Through these personal stories, the podcast captures the essence of camp: a place for children that stands still in time, holding onto traditions and rituals, despite the ever-changing word around them. A place where children form bonds and connections with friends that are like no other, and just for a moment, on my commute to work, I feel the rush of nostalgia for my summer spent around the crackling campfire.

Whether it’s understanding the American love affair with camp, a father describing the everyday reality of raising an autistic son, teenagers from the Bronx’s poorest public schools experiencing a day in the life of a private school kid, or the life of a Mexican mother deported from America and separated from her three children, podcasts have the power to tell beautiful, honest stories, exploring the lives of ordinary people through an incredibly intimate lens. Today, podcasting has gone mainstream. With the number of US podcast listeners doubling in 3 years and UK weekly download rates reaching 4.7 million, podcasts are quickly becoming the new accessible way to engage with mind-blowing ideas, incredible facts and extraordinary stories.

The rise in podcast listeners has been attributed to a variety of influences, ranging from the increased ease of access via smart phones to the flexibility podcasts have over radio.

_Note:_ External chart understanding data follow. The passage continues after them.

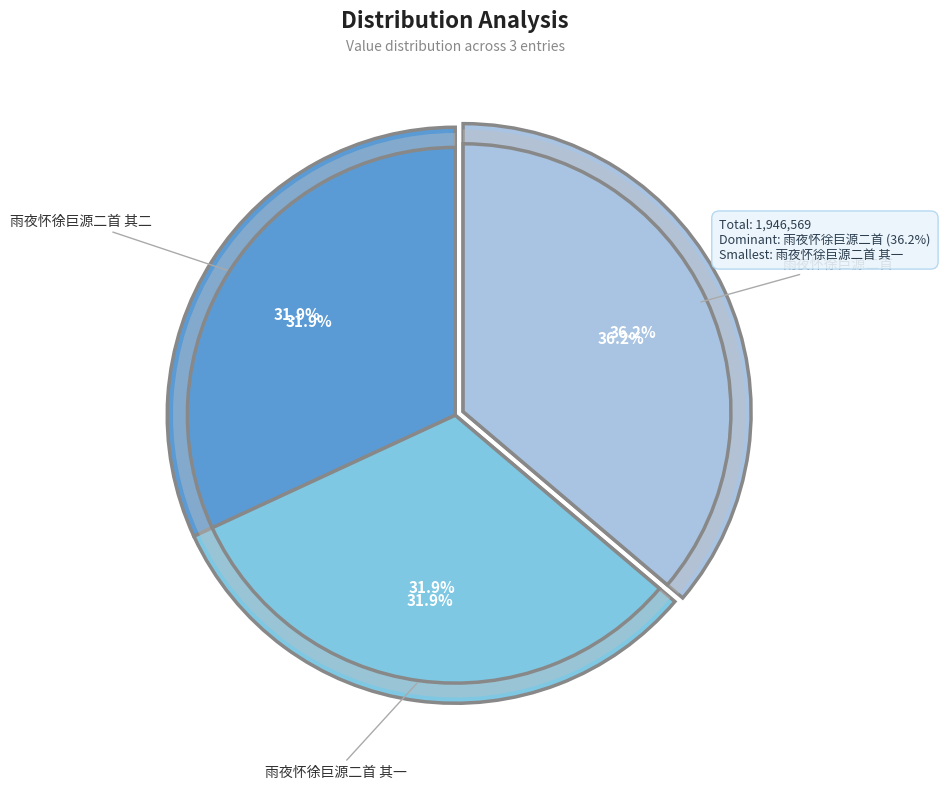

Combined, what portion of the pie is 雨夜怀徐巨源二首 其一 and 雨夜怀徐巨源二首?

68.1%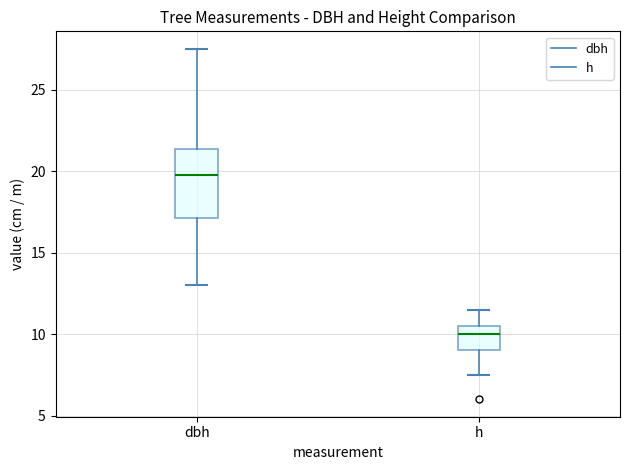

Reading left to right, read every box against the y-axis: the position of its median line, the range the box covers, and the ends of its whiskers. The values are not printed on the chart, so give them approximately, as read against the axis.

dbh: median 20.0, box 17.0 to 21.5, whiskers 13.0 to 27.5
h: median 10.0, box 9.0 to 10.5, whiskers 7.5 to 11.5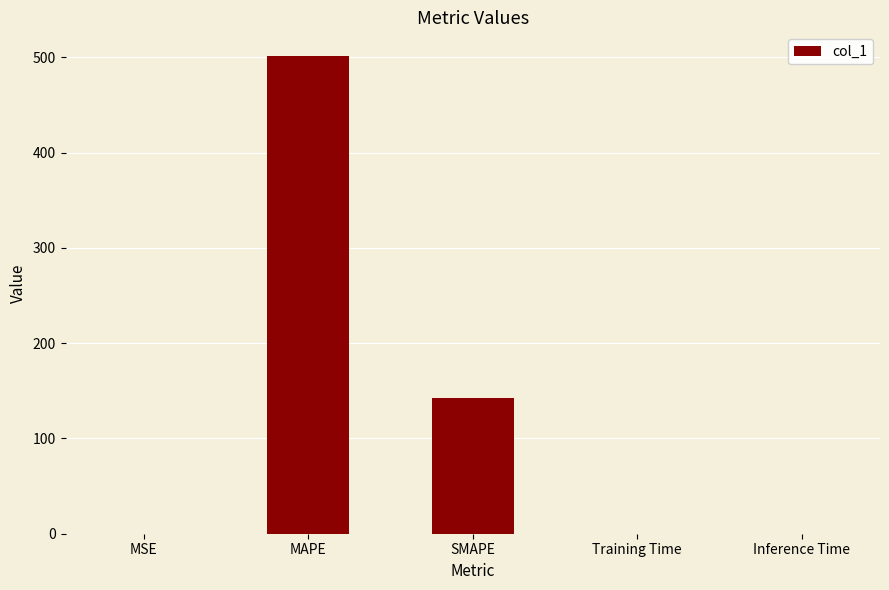

Which category has the highest value across all series?

MAPE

Although this is undoubtedly a factor, we cannot ignore the power and influence storytelling plays in the success of podcasts.

People love listening to stories, and not just any story, stories that connect to our lived experiences, stories that we can relate to, stories that increase our understanding and empathy and stories that create shared identities. By connecting to one’s own lived experience, podcasting – through story – provides the trigger to evoke emotive memories of our own. Through this connection a common ground is established between podcaster and the virtual community who share the same, or similar experiences.

These shared identities are powerful, as human beings are instinctively motivated to act in ways that protect or maintain their identity. This kind of ‘digital storytelling’ is increasingly being seen as a mechanism for galvanising political and social change.

Stories spark imagination, they help us find meaning and context, they emotionally engage us in something bigger than ourselves and they build empathy by encouraging us to draw on our own experiences to find common ground with others. So what’s the secret to the success of podcasting? Well it’s the power and influence of storytelling!